Barclays stated on Thursday that a swift normalization of oil transit through the Strait of Hormuz aligns with its base case forecast of an average Brent crude price of $85 per barrel for 2026. However, the bank warned that any delays in restoring shipments or a further escalation of tensions could push oil prices above current levels.
Regarding the scale of supply disruptions, Amarpreet Singh, a Barclays energy analyst, noted that despite the announced US-Iran ceasefire agreement, shipping volumes through the Strait of Hormuz remain low.
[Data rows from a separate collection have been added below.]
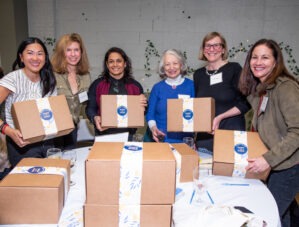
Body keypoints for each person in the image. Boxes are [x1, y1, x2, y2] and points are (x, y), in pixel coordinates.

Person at [239, 39, 299, 227]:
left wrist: (267, 159)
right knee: (279, 216)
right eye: (254, 57)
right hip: (276, 165)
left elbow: (297, 131)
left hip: (290, 166)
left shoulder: (285, 88)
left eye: (265, 57)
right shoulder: (261, 90)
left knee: (266, 216)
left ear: (275, 61)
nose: (258, 62)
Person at [0, 37, 57, 167]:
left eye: (40, 53)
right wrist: (7, 130)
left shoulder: (49, 80)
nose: (35, 58)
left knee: (51, 181)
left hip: (48, 142)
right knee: (31, 185)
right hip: (22, 145)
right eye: (30, 53)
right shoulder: (12, 79)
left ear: (45, 57)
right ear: (21, 57)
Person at [193, 32, 250, 152]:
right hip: (205, 138)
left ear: (223, 49)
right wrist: (194, 136)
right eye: (208, 46)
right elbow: (198, 106)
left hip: (230, 135)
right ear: (203, 50)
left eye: (217, 45)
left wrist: (220, 117)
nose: (212, 49)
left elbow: (246, 103)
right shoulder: (198, 74)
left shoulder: (234, 69)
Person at [85, 47, 146, 141]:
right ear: (107, 64)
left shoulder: (136, 86)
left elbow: (143, 111)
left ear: (125, 64)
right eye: (111, 61)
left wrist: (145, 105)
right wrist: (94, 117)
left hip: (128, 135)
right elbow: (90, 108)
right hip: (103, 135)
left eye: (119, 61)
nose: (115, 64)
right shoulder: (97, 85)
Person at [51, 33, 91, 149]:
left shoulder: (85, 75)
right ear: (61, 53)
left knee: (70, 161)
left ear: (81, 52)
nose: (73, 54)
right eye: (68, 50)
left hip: (73, 129)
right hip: (54, 130)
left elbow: (86, 103)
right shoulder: (52, 75)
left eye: (76, 50)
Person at [146, 49, 195, 143]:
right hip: (161, 140)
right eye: (167, 64)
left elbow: (198, 113)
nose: (171, 67)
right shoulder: (157, 88)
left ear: (181, 65)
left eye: (175, 63)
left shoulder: (191, 86)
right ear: (163, 68)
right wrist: (153, 128)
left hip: (185, 141)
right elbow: (150, 114)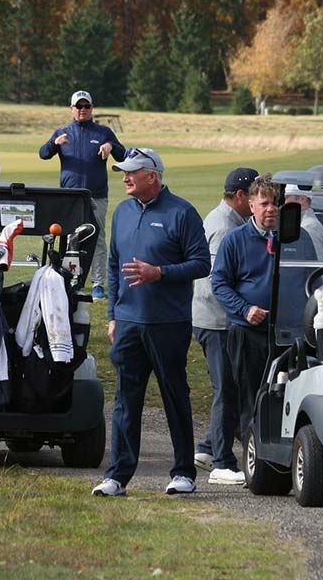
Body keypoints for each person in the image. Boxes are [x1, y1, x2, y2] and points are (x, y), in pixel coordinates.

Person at [92, 148, 209, 497]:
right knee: (126, 401)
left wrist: (160, 273)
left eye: (132, 172)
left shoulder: (182, 213)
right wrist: (113, 314)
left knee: (175, 397)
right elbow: (114, 266)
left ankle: (184, 473)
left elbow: (202, 264)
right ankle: (117, 476)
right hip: (128, 323)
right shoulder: (124, 212)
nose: (125, 178)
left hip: (168, 323)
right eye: (123, 172)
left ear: (152, 176)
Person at [213, 175, 316, 449]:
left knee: (289, 397)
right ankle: (255, 460)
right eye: (265, 203)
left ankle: (286, 454)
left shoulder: (299, 238)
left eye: (276, 204)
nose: (271, 209)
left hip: (290, 334)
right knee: (251, 399)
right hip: (249, 333)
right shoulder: (234, 240)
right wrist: (245, 309)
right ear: (252, 205)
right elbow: (219, 284)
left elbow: (312, 278)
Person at [191, 167, 255, 484]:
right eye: (254, 195)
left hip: (218, 319)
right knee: (225, 391)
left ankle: (206, 447)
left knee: (230, 387)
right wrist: (246, 308)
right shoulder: (224, 227)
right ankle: (222, 462)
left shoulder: (233, 221)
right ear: (240, 196)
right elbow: (216, 284)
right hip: (216, 321)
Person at [39, 90, 126, 301]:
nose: (82, 110)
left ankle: (97, 283)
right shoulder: (63, 132)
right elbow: (43, 154)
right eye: (79, 106)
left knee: (97, 239)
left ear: (92, 108)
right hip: (70, 197)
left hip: (95, 195)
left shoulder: (103, 132)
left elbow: (123, 155)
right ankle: (74, 280)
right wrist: (54, 144)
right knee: (72, 239)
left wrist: (111, 146)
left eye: (86, 106)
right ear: (72, 109)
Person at [284, 183, 323, 261]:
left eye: (287, 197)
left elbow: (317, 264)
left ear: (302, 199)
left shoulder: (309, 227)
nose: (284, 202)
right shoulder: (305, 224)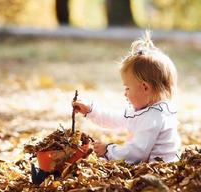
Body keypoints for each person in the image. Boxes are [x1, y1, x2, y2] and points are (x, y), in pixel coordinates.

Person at [73, 31, 181, 164]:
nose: (125, 93)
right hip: (146, 166)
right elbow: (114, 119)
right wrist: (90, 111)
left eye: (127, 88)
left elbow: (137, 153)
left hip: (158, 170)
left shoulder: (154, 117)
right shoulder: (144, 111)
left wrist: (108, 150)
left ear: (145, 88)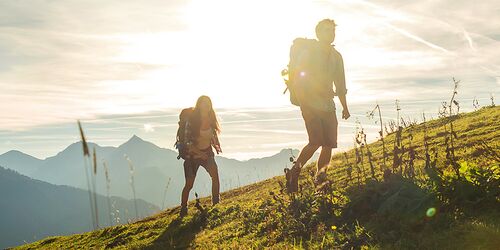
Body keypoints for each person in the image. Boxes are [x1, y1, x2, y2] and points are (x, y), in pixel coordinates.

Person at [286, 19, 350, 193]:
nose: (331, 33)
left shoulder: (337, 57)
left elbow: (341, 85)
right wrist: (305, 100)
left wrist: (345, 107)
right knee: (315, 142)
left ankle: (321, 179)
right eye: (327, 30)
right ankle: (294, 173)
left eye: (333, 30)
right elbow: (300, 76)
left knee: (329, 144)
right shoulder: (309, 52)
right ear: (318, 33)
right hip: (310, 104)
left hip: (328, 105)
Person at [180, 95, 222, 217]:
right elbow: (187, 142)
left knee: (215, 175)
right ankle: (183, 208)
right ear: (199, 105)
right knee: (189, 184)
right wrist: (199, 154)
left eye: (208, 103)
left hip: (207, 153)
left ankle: (216, 203)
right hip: (191, 156)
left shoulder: (211, 119)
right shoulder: (192, 121)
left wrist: (216, 146)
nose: (207, 105)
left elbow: (212, 135)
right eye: (204, 103)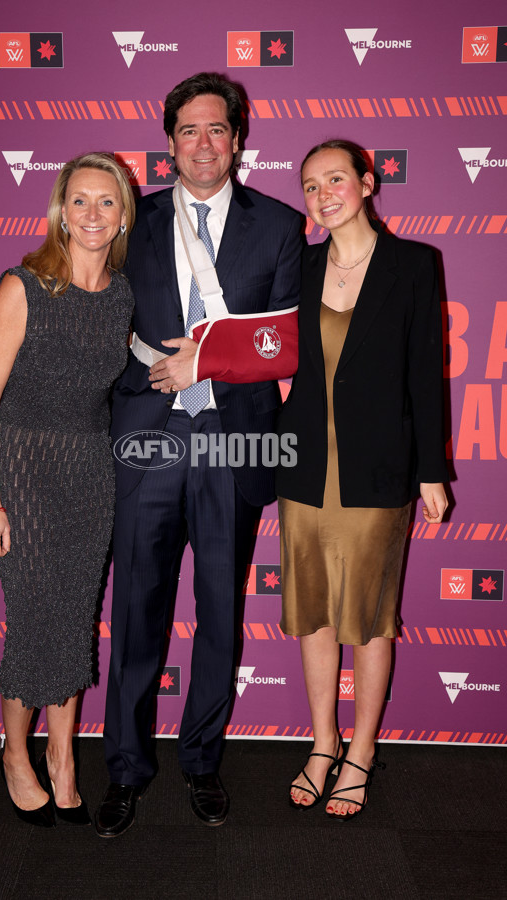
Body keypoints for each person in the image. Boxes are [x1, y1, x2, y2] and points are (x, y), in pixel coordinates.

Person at [95, 72, 303, 837]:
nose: (204, 144)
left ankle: (203, 760)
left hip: (235, 443)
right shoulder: (131, 222)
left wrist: (206, 363)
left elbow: (285, 347)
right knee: (136, 612)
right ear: (169, 141)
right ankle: (124, 766)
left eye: (218, 129)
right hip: (144, 440)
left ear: (239, 138)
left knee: (220, 613)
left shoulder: (280, 226)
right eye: (188, 130)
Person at [275, 139, 449, 820]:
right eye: (311, 186)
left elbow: (425, 374)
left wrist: (431, 471)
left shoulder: (412, 265)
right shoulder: (303, 264)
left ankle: (363, 750)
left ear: (368, 183)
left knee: (371, 622)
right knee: (313, 615)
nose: (323, 195)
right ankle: (323, 743)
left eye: (336, 179)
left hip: (379, 470)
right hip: (305, 469)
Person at [0, 152, 135, 827]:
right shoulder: (25, 284)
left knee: (74, 621)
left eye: (106, 202)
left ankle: (63, 760)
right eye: (80, 201)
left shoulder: (122, 293)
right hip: (25, 471)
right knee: (36, 623)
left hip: (92, 473)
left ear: (122, 213)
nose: (92, 214)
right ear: (59, 211)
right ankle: (16, 754)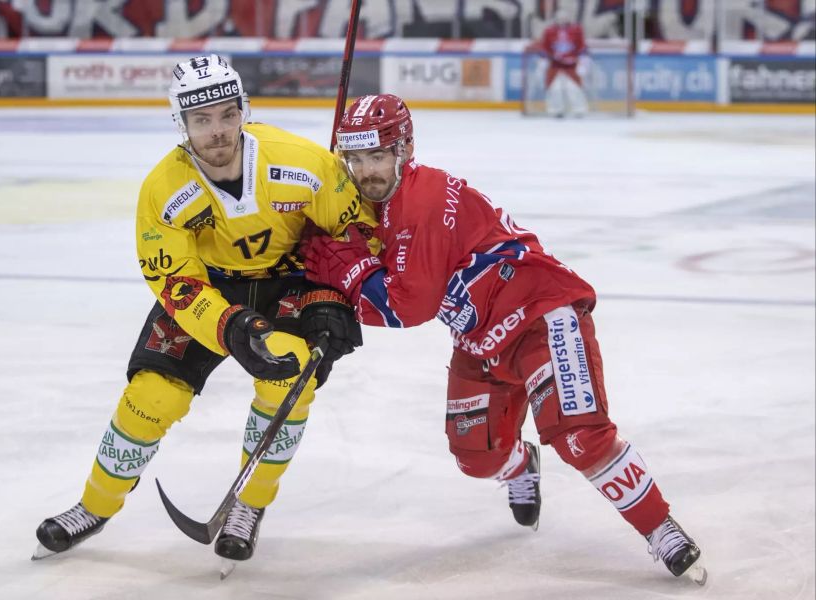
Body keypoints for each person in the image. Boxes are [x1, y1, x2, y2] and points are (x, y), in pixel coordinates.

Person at [301, 94, 707, 584]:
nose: (366, 171)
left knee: (578, 433)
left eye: (377, 156)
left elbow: (408, 306)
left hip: (541, 315)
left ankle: (660, 529)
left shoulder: (423, 199)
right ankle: (520, 466)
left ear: (404, 149)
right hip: (479, 342)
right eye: (356, 158)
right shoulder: (371, 208)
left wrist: (348, 268)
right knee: (476, 457)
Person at [34, 54, 372, 564]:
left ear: (244, 110)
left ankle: (248, 505)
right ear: (181, 123)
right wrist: (230, 324)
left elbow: (355, 233)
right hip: (205, 290)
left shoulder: (303, 163)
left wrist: (333, 298)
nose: (217, 130)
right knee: (151, 396)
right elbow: (174, 279)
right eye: (201, 119)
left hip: (285, 282)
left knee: (290, 378)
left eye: (226, 114)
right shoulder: (164, 190)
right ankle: (94, 505)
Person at [539, 9, 591, 118]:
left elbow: (581, 46)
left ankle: (579, 109)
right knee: (555, 88)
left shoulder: (576, 30)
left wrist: (583, 62)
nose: (562, 20)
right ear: (556, 19)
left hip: (572, 64)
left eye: (564, 18)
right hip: (555, 64)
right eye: (560, 18)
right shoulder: (549, 31)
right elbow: (545, 47)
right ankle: (556, 110)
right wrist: (543, 60)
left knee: (574, 88)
Recent data supports the bank's estimate that the disruption amounts to approximately 13 to 14 million barrels per day.
"However, some skepticism has emerged in the market, with certain participants citing inventory data to suggest that demand may have adjusted sufficiently to curb further price increases. We disagree with this view," Singh said.
The bank pointed out that, prior to the conflict, global inventory balances were estimated to be tighter than expected by about 1 to 2 million barrels per day. This provides ample room for demand compression under the base case scenario. Therefore, barring a broader slowdown in demand, Barclays maintains its $85 per barrel Brent crude forecast for this year and continues to see upside risks for oil prices.
In a scenario analysis, Barclays detailed in a late March report that if a Strait blockade persists until the end of April, the 2026 Brent crude forward price could be repriced to $100 per barrel. Should the disruption extend into May, prices could climb further to $110 per barrel.
The bank also highlighted that supply elasticity is structurally weaker than in previous shocks. OPEC+ spare capacity has not been fully delivered, while non-OPEC+ growth, led by the United States, is steadily decelerating due to years of underinvestment.